=== Dokumen Sumber ===
Etnis Uighur merupakan salah satu etnis muslim yang berada di wilayah China lebih tepatnya di Provinsi Xinjiang, provinsi yang letak wilayahnya berada di paling barat China. Provinsi Xinjiang tidak hanya didiami oleh umat muslim saja, etnis Uighur yang merupakan etnis muslim mayoritas menjadi penduduk di Xinjiang. Nama Etnis Uighur mencuat pada kancah internasional diakibatkan terjadinya kasus kekerasan yang sudah lama terjadi dan kembali menjadi pemberitaan pada tahun 2019 bahkan hingga tahun 2020. Kasus kekerasan ini menjadi sorotan dikarenakan melanggar hak asasi manusia. Berbagai respon internasional muncul dalam menyikapi tindak kekerasan yang terjadi meskipun acap kali China menolak tuduhan adanya pelanggaran HAM.
Terdapat pemberitaan bahwa China membangun kamp konsentrasi yang berisikan masyarakat etnis Uighur namun China yang awalnya menyangkal adanya kamp konsentrasi berdalih dengan mengakui adanya kamps namun mengatakan bahwa kamp tersebut merupakan kamp pelatihan dan pendidikan bagi masyarakat Uighur. Masih berkaitan dengan adanya kamp konsentrasi, diberitakan media bahwa pemerintah China dalam kamp tersebut menahan penduduk Uighur yang tidak mau melakukan aborsi kehamilan yang melebihi ketentuan pemerintah China untuk memiliki 1 anak, memaksa perempuan etnis Uighur untuk memasang alat kontrasepsi atau melakukan sterilisasi untuk menekan pertumbuhan populasi etnis Uighur, dibeberapa kasus China melakukan paksaan melakukan operasi steril bahkan melakukan tindakan sterilisasi tanpa diketahui yang bersangkutan seperti penyuntikan cairan penghenti menstruasi ataupun obat KB. China dinilai sering menggunakan berbagai alasan bahkan alasan sederhana untuk menurunkan aparat negaranya di Xinjiang untuk “mengamankan” etnis Uighur. Aparat Tiongkok tidak segan-segan menggunakan kekerasan fisik kepada etnis Uighur namun hal tersebut tentu dibantah oleh China.

=== Petunjuk Latihan ===
A) Ketik ulang bagian dokumen sumber tentang etnis Uighur dari "Etnis Uighur merupakan" sampai "adanya pelanggaran HAM.".
B) Alihkan kalimat dari dokumen sumber tentang etnis Uighur ini ke bahasa Inggris: "Kasus kekerasan ini menjadi sorotan dikarenakan melanggar hak asasi manusia."

=== Bahan yang Disediakan ===
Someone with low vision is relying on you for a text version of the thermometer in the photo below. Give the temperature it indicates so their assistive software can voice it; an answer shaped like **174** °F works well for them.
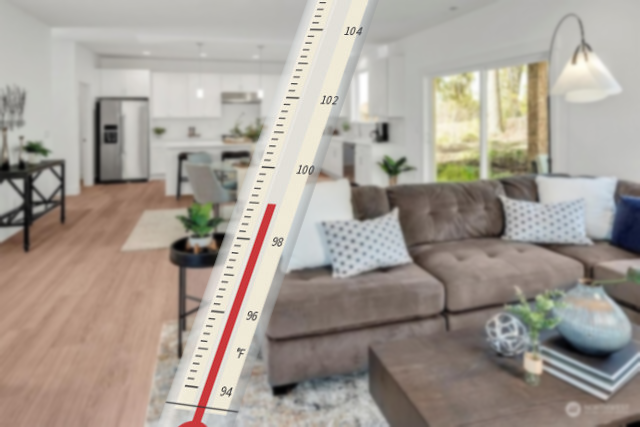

=== Jawaban Tiap Nomor ===
A)
Etnis Uighur merupakan salah satu etnis muslim yang berada di wilayah China lebih tepatnya di Provinsi Xinjiang, provinsi yang letak wilayahnya berada di paling barat China. Provinsi Xinjiang tidak hanya didiami oleh umat muslim saja, etnis Uighur yang merupakan etnis muslim mayoritas menjadi penduduk di Xinjiang. Nama Etnis Uighur mencuat pada kancah internasional diakibatkan terjadinya kasus kekerasan yang sudah lama terjadi dan kembali menjadi pemberitaan pada tahun 2019 bahkan hingga tahun 2020. Kasus kekerasan ini menjadi sorotan dikarenakan melanggar hak asasi manusia. Berbagai respon internasional muncul dalam menyikapi tindak kekerasan yang terjadi meskipun acap kali China menolak tuduhan adanya pelanggaran HAM.

B) This case of violence drew attention because it violates human rights.